Use builder_ligpargen_openmm_from_molality_multi_system.py when you want HiTPoly to build a polymer, liquid, or gel-polymer electrolyte system from a smiles_path input file and a target salt molality. This script derives the composition from the file contents rather than requiring you to manually specify solvent counts and repeat counts for each component.
The smiles_path file should contain:
SMILES1.SMILES2.SMILES3
[0.5, 0.3, 0.2]
mol
Example for EC/DMC/EMC liquid system:
C1COC(=O)O1.COC(=O)OC.CCOC(=O)OC
[0.33, 0.33, 0.33]
mol
The first line contains the component SMILES strings, the second line contains their ratios, and the optional third line sets the ratio type (mol or weight).
python builder_ligpargen_openmm_from_molality_multi_system.py \
--save_path results/molality_run \
--results_path results/molality_run \
--smiles_path path/to/system_smiles.txt \
--salt_type Li.TFSI \
--molality_salt 1.0 \
--system liquid \
--temperature 393 \
--simu_length 100This is the easiest route when you want to describe a full mixed system in terms of components and ratios rather than hand-tuning every packing input.

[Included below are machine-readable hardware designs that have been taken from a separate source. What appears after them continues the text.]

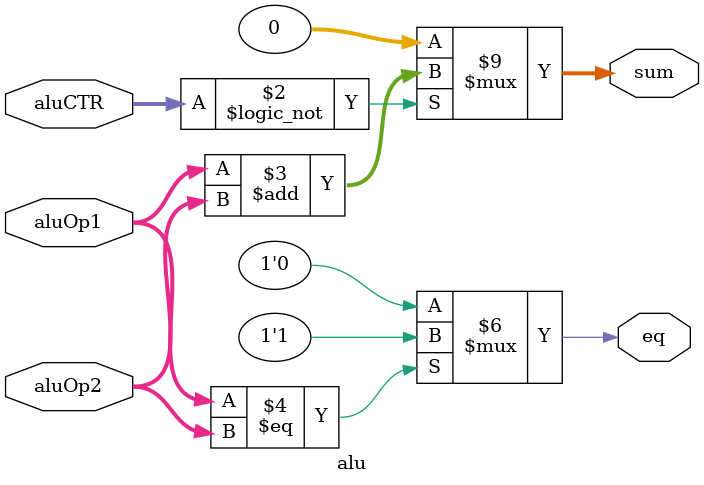
<source format=sv>
module alu (
    input logic [31:0] aluOp1,
    input logic [31:0] aluOp2,
    input logic [2:0] aluCTR,
    output logic [31:0] sum,
    output logic eq
);

always_comb begin
    if(aluCTR == 3'b0) sum = aluOp1 + aluOp2;
    else sum = 32'b0;
    if(aluOp1 == aluOp2) eq = 1;
    else eq = 0;
end

endmodule

</source>
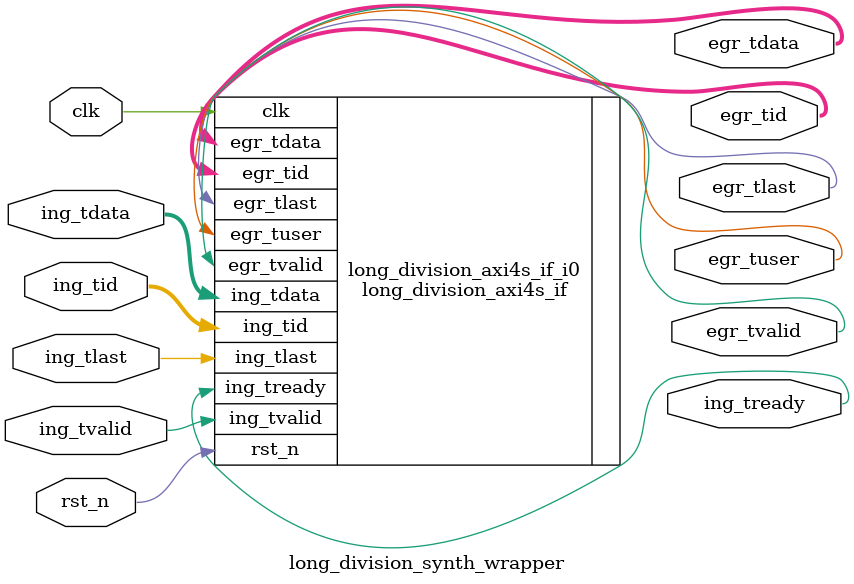
<source format=sv>

`default_nettype none

module long_division_synth_wrapper  #(
  parameter int AXI_DATA_WIDTH_P = 32,
  parameter int AXI_ID_WIDTH_P   = 2,
  parameter int N_BITS_P         = 32,
  parameter int Q_BITS_P         = 15
)(
  // Clock and reset
  input  wire                           clk,
  input  wire                           rst_n,

  // AXI4-S master side
  input  wire                           ing_tvalid,
  output logic                          ing_tready,
  input  wire  [AXI_DATA_WIDTH_P-1 : 0] ing_tdata,
  input  wire                           ing_tlast,
  input  wire    [AXI_ID_WIDTH_P-1 : 0] ing_tid,

  // AXI4-S slave side
  output logic                          egr_tvalid,
  output logic [AXI_DATA_WIDTH_P-1 : 0] egr_tdata,  // Quotient
  output logic                          egr_tlast,
  output logic   [AXI_ID_WIDTH_P-1 : 0] egr_tid,
  output logic                          egr_tuser   // Overflow
);

long_division_axi4s_if #(
  .AXI_DATA_WIDTH_P ( AXI_DATA_WIDTH_P ),
  .AXI_ID_WIDTH_P   ( AXI_ID_WIDTH_P   ),
  .N_BITS_P         ( N_BITS_P         ),
  .Q_BITS_P         ( Q_BITS_P         )
) long_division_axi4s_if_i0 (
  .clk              ( clk              ),
  .rst_n            ( rst_n            ),
  .ing_tvalid       ( ing_tvalid       ),
  .ing_tready       ( ing_tready       ),
  .ing_tdata        ( ing_tdata        ),
  .ing_tlast        ( ing_tlast        ),
  .ing_tid          ( ing_tid          ),
  .egr_tvalid       ( egr_tvalid       ),
  .egr_tdata        ( egr_tdata        ),
  .egr_tlast        ( egr_tlast        ),
  .egr_tid          ( egr_tid          ),
  .egr_tuser        ( egr_tuser        )
);


endmodule

`default_nettype wire

</source>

If you want to embedd your SMILES as descriped in the paper (PCA on long representation from MolFormer), run the script generate_embedding.py for your trianing and testing data and save it in a folder named batch0 which is a subfolder of where you want to save your batches. With the ht_script.sh script you can run the high throughput BO loop. This pipeline works based on a folder on your local machine that saves the files for each batch. You also need some method/file that keeps track of how many simulations have suceeded for that batch. We suggest a csv file that has the results from all previous simulations which also includes the polymers for which the simulations did not suceed with Nan values for the properties. The example code is written for a csv file that has the columns smiles and property. Further pointers are given in the ht_script.sh script.
Ruza, J., Leon, P., Jun, K., Johnson, J., Shao-Horn, Y. and Gomez-Bombarelli, R., 2025. Benchmarking classical molecular dynamics simulations for computational screening of lithium polymer electrolytes. Macromolecules, 58(13), pp.6732-6742.
Kuhn, A.S., Ruža, J., Jun, K., Leon, P. and Gómez-Bombarelli, R., 2026. Discovery of Polymer Electrolytes with Bayesian Optimization and High-Throughput Molecular Dynamics simulations. arXiv preprint arXiv:2602.17595.
This project is licensed under the MIT License.